▶ [CONSIGNE A]: Indiquez si chacune des affirmations suivantes concorde avec l’extrait sur les pesticides, en répondant par oui ou par non et en citant mot pour mot les mots de l’extrait qui tranchent : (i) selon l’Anses, 60 % des Français jettent ces produits à la poubelle ; (ii) le malathion a été retiré dès 2008 ; (iii) le néonicotinoïde des traitements antipuces est interdit en agriculture.

▶ [EXTRAIT DU TEXTE]:
————

S’il faut saluer cette initiative inédite, c’est aussi parce qu’elle place nos concitoyens face à leurs propres contradictions et qu’elle devrait les conduire à une certaine introspection… En d’autres termes, les Français n’appliquent pas à eux-mêmes ce qu’ils exigent des agriculteurs, et sont très loin d’observer des principes « éco-phytos ». Des preuves ? Selon l’Anses, 60 % d’entre eux se débarrassent de ces produits dans la poubelle et certains même dans l’évier, c’est dire l’éducation qu’il reste à faire ! Le pompon est sans doute atteint avec les traitements antipuces, via un néonicotinoïde interdit en agriculture, appliqués sur chiens et chats, que l’on caresse de suite derrière et avec lesquels parfois des enfants s’endorment ! Évaporé, le principe de précaution…
Mais les paradoxes ne sont pas que du côté des utilisateurs. Comment expliquer que l’on autorise encore des insecticides antipoux comme les pyréthrines directement sur le cuir chevelu des enfants ? Le malathion, un organophosphoré interdit en agriculture depuis 2008, n’a été retiré qu’en décembre dernier.

————

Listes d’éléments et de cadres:
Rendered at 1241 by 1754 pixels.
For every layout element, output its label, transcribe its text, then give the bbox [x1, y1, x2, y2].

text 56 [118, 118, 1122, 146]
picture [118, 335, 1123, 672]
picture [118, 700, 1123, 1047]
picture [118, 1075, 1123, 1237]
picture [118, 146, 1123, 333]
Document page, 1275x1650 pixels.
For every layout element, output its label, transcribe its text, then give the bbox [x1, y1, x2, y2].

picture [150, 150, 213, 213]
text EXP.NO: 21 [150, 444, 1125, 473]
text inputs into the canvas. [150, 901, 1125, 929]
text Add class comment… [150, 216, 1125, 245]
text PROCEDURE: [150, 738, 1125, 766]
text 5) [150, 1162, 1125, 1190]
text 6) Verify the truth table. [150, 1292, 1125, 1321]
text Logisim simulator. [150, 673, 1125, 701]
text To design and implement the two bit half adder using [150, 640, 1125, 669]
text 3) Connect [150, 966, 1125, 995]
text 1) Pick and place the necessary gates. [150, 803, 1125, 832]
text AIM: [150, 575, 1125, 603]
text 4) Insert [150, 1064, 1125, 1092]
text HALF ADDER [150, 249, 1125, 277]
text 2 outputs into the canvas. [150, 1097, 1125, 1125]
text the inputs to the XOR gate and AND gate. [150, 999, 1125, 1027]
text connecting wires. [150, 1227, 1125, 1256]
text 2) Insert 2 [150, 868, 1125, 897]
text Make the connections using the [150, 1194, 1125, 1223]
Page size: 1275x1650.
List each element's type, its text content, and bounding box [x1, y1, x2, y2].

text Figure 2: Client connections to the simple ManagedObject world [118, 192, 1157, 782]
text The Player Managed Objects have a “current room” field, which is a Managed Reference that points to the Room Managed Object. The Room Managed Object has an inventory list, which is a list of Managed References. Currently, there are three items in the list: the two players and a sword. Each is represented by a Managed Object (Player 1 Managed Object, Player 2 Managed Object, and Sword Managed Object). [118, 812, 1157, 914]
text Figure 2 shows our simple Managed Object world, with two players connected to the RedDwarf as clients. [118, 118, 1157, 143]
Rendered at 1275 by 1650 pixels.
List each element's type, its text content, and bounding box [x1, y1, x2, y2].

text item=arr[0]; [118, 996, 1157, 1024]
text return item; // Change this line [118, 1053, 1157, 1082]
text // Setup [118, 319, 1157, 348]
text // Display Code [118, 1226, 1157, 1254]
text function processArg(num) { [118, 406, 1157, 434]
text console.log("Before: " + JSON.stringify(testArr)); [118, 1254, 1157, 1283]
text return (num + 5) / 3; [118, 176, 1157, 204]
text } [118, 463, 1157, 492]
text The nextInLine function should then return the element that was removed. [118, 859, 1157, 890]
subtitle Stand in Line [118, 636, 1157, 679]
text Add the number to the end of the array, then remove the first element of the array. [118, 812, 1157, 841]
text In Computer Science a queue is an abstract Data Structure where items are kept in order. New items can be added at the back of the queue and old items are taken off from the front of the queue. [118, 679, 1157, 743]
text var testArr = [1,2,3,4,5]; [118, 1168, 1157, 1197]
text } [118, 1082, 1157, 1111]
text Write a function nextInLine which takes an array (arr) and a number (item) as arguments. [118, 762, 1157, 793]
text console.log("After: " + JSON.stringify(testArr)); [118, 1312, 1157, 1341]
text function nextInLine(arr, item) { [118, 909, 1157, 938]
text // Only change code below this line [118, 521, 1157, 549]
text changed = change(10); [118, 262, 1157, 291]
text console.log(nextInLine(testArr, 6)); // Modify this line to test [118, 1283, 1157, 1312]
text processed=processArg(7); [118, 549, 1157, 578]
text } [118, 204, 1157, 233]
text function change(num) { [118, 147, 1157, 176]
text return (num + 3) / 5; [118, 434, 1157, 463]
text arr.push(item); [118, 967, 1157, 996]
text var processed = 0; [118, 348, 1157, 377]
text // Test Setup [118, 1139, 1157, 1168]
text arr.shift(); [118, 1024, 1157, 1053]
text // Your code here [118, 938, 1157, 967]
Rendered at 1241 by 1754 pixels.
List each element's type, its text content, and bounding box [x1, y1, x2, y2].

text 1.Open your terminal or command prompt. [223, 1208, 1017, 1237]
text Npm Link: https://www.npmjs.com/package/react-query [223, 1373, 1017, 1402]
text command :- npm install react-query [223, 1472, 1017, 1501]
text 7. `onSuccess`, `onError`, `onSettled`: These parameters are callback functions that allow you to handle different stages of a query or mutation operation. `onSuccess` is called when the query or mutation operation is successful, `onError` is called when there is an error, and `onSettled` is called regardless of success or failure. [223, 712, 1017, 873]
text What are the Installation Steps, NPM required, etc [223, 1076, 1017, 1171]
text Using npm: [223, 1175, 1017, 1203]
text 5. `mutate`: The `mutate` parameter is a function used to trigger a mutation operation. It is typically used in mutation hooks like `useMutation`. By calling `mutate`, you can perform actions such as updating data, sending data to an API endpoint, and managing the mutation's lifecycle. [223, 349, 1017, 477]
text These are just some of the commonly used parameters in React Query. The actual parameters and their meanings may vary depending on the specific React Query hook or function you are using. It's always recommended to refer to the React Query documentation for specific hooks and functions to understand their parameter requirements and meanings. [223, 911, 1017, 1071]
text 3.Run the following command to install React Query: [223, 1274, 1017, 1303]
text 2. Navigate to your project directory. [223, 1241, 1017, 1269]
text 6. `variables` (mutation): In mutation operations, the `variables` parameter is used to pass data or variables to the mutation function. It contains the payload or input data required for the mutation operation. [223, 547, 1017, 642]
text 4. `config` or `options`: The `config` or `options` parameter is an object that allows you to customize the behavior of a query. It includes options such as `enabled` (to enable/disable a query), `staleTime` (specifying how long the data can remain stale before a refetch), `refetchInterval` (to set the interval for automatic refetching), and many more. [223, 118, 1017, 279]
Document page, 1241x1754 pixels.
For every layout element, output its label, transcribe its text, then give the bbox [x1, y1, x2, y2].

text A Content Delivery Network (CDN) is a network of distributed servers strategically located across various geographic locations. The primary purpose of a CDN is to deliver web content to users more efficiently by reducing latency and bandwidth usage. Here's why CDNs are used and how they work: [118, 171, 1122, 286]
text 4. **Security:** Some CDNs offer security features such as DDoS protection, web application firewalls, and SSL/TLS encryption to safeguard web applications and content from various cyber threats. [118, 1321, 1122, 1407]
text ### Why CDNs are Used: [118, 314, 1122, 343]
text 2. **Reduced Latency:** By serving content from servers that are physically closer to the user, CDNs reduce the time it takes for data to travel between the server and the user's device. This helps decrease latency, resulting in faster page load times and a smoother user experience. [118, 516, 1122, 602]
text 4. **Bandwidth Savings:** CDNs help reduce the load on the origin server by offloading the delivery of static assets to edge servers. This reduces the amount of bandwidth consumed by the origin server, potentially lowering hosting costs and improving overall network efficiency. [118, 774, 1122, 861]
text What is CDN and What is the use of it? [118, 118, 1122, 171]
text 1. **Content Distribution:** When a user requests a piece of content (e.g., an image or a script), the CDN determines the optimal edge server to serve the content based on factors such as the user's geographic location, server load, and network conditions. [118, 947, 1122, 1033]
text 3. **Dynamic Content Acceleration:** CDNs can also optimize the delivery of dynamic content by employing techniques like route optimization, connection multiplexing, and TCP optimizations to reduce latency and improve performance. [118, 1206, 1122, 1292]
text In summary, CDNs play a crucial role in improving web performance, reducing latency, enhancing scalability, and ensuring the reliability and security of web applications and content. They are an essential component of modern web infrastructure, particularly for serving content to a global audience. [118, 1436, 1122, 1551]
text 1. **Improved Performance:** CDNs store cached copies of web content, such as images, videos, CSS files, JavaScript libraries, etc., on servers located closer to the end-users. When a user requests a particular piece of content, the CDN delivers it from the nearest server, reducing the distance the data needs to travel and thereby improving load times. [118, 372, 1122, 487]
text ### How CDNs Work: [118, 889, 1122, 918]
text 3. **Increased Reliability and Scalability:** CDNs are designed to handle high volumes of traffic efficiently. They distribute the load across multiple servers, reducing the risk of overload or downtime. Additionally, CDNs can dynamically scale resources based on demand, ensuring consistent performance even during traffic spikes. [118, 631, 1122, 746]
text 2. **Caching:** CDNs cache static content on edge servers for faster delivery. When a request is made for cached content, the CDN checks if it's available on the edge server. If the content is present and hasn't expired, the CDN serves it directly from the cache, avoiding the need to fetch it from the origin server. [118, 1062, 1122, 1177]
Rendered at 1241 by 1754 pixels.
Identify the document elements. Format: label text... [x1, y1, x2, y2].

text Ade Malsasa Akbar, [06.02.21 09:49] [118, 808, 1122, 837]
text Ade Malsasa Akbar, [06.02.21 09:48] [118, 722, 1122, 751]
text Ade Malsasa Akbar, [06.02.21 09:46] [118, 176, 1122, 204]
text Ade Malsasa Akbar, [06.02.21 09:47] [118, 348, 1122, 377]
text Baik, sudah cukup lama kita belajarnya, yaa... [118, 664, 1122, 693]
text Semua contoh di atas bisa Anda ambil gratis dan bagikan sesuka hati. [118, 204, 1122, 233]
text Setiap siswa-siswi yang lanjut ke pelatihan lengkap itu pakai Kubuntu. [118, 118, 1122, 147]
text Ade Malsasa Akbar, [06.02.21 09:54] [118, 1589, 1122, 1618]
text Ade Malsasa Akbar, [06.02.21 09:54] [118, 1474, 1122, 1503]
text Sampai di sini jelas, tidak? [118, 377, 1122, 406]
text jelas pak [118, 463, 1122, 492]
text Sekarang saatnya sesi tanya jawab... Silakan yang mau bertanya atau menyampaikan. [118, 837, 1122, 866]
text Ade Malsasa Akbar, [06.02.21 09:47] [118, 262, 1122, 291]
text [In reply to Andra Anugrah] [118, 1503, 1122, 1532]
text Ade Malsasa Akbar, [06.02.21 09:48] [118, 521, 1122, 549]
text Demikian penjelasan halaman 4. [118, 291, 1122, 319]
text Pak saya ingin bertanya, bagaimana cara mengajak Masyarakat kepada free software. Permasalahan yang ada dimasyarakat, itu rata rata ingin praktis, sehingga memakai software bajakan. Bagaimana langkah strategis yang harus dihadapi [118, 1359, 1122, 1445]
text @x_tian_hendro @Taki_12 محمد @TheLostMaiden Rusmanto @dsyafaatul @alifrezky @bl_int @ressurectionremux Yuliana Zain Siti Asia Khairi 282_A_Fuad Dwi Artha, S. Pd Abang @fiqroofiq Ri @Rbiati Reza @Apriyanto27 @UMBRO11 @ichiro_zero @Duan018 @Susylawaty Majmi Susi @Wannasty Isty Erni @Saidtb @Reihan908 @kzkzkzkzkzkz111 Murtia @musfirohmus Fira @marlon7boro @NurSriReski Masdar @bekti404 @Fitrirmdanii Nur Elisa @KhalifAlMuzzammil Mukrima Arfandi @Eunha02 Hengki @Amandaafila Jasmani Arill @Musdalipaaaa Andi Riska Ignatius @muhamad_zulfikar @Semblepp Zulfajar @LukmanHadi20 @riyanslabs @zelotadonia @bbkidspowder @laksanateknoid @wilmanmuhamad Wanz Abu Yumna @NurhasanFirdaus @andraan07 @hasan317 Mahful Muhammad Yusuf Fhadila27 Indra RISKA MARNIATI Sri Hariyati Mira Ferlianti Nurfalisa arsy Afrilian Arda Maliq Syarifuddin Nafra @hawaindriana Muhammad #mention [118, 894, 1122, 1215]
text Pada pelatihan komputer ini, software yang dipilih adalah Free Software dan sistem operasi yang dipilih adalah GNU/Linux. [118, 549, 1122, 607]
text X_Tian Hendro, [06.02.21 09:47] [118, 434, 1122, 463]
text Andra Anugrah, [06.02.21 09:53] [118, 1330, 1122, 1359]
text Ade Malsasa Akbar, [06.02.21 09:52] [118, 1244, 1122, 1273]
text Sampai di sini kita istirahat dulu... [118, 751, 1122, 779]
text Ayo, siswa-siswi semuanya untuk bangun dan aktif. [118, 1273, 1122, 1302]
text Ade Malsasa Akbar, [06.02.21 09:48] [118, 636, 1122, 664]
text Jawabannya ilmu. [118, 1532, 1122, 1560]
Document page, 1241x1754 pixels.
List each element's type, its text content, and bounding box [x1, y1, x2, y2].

————

▶ [CONSIGNE B]: Dans les listes d’éléments et de cadres, recopiez à l’identique tout ce qui va de la ligne contenant « text Ade Malsasa Akbar, [06.02.21 09:49] » jusqu’à la ligne contenant « text Setiap siswa-siswi », ces deux lignes comprises.

▶ [CORRIGÉ DÉTAILLÉ A]:
(i) Oui : « Selon l’Anses, 60 % d’entre eux se débarrassent de ces produits dans la poubelle ».
(ii) Non : « Le malathion, un organophosphoré interdit en agriculture depuis 2008, n’a été retiré qu’en décembre dernier ».
(iii) Oui : « via un néonicotinoïde interdit en agriculture ».

▶ [CORRIGÉ DÉTAILLÉ B]:
text Ade Malsasa Akbar, [06.02.21 09:49] [118, 808, 1122, 837]
text Ade Malsasa Akbar, [06.02.21 09:48] [118, 722, 1122, 751]
text Ade Malsasa Akbar, [06.02.21 09:46] [118, 176, 1122, 204]
text Ade Malsasa Akbar, [06.02.21 09:47] [118, 348, 1122, 377]
text Baik, sudah cukup lama kita belajarnya, yaa... [118, 664, 1122, 693]
text Semua contoh di atas bisa Anda ambil gratis dan bagikan sesuka hati. [118, 204, 1122, 233]
text Setiap siswa-siswi yang lanjut ke pelatihan lengkap itu pakai Kubuntu. [118, 118, 1122, 147]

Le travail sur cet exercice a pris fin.